The Ministry of Finance of China published on February 18 a list of 696 names of US goods, the import of which from March 2 during the year won’t be subject to protective duties imposed in response to similar US measures. The list, along with numerous agricultural products, also includes energy carriers. According to experts from the German Economic Institute in Cologne, this will lead to the US becoming the leading supplier of energy resources to China in 2021, overtaking and significantly ousting Russia.
Good experience for Azerbaijan
As for Azerbaijan’s participation in the LNG market, the State Oil Company, through its SOCAR Trading division, has been actively participating in the market as a distributor since 2016. In a reasonably short time, the company succeeded in acquiring good experience in this area.
For example, it won the tenders of Pakistan LNG Limited (PLL) for LNG supply to Pakistan and has already been carrying out deliveries since August last year at prices favorable to both parties.
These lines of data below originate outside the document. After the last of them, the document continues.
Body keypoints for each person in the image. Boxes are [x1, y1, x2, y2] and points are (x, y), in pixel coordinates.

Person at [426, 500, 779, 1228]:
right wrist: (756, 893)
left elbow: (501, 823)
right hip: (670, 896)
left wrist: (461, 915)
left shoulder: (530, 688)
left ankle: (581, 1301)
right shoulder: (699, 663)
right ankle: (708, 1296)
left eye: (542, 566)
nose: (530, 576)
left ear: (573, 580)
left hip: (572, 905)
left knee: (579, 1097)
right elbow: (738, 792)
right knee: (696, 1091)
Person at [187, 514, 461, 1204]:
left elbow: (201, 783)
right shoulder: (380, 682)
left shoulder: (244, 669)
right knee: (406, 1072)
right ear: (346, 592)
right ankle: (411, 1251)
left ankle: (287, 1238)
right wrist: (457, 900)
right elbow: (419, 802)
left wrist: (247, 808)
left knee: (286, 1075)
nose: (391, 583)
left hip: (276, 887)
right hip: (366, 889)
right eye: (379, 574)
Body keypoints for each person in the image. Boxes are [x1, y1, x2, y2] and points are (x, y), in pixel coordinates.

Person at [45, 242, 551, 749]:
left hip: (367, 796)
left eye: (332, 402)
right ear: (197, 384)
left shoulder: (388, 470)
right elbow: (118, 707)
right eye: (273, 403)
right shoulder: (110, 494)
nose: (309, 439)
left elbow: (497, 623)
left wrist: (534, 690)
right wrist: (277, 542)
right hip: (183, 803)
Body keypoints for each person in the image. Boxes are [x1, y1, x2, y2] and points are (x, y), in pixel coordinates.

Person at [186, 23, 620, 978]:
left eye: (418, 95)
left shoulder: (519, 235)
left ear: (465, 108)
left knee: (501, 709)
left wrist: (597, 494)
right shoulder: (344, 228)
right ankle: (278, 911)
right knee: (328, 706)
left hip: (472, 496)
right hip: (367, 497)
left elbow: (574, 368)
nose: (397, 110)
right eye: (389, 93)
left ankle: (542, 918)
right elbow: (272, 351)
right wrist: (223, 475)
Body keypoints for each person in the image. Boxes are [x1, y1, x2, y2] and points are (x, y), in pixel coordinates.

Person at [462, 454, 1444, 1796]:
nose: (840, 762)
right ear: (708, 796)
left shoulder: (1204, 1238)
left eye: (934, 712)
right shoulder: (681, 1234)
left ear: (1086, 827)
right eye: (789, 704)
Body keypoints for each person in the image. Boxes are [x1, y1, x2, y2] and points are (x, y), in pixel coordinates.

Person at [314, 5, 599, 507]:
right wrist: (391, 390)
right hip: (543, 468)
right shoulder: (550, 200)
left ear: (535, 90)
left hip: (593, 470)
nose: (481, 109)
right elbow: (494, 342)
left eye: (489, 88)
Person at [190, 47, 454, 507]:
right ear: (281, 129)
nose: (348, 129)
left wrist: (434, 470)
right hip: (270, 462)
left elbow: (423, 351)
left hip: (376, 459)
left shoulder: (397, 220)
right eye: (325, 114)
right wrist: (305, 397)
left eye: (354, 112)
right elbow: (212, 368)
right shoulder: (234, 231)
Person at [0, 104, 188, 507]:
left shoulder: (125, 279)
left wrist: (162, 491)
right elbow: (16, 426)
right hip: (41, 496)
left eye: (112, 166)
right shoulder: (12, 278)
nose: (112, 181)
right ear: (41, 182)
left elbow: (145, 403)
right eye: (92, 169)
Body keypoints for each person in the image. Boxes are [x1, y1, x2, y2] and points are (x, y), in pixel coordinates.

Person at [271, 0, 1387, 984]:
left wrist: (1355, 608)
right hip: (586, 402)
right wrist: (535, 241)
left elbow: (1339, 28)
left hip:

Deputy Head of Public Relations and Event Management Department of SOCAR Ibrahim Ahmadov said that ‘liquefied natural gas is purchased from third parties and is part of our trade between third parties and buyers. This product isn’t exported from Azerbaijan due to the lack of our country’s direct sea access to the world ocean. Thus, offering LNG to Pakistan at a low price won’t affect Azerbaijan’s profit from selling its natural gas. At the same time, it is another step towards maintaining productive and warm economic relations with this partner and our friendly country.’
Recently, SOCAR Trading has offered to supply gasoline and liquefied natural gas on credit to Pakistan LNG Limited (PLL) and Pakistan State Oil (PSO) companies during the year under an intergovernmental agreement. The proposal was reportedly based on commercially acceptable terms for both parties.
SOCAR Trading also participates in the Ukrainian LNG market, and it holds an eighth place among the companies importing liquefied gas to this country.
Besides, Afghanistan uses Azerbaijan’s liquefied gas, although a little confusing history is connected with this country in this matter. Thus, last summer, information appeared in the press that the import of an Azerbaijani liquefied gas batch wasn’t allowed to this country, allegedly due to its low quality. However, later, the company representative said that Azerbaijani oil products enter Afghanistan through resellers and sometimes smugglers. Thus, the bulk of the liquefied gas in Azerbaijan is produced at the Heydar Aliyev Baku Oil Refinery and fully complies with quality standards. Ahmadov noted that high-ranking representatives of the Afghan government some time ago at meetings with the leadership of SOCAR expressed a desire to buy oil products directly from the company.
As for business within the country, the total number of SOCAR-branded filling stations in Azerbaijan with CNG equipment (compressed natural gas filling station) is 32, and the company plans to expand this network as the demand for this product will grow.
Undoubtedly, LNG will play a significant role in the path towards a lower carbon future. About 80 percent of the growth in global energy demand will be in renewables and gas. Therefore, deepening this direction in Azerbaijan’s fuel and energy balance is a task for the near future.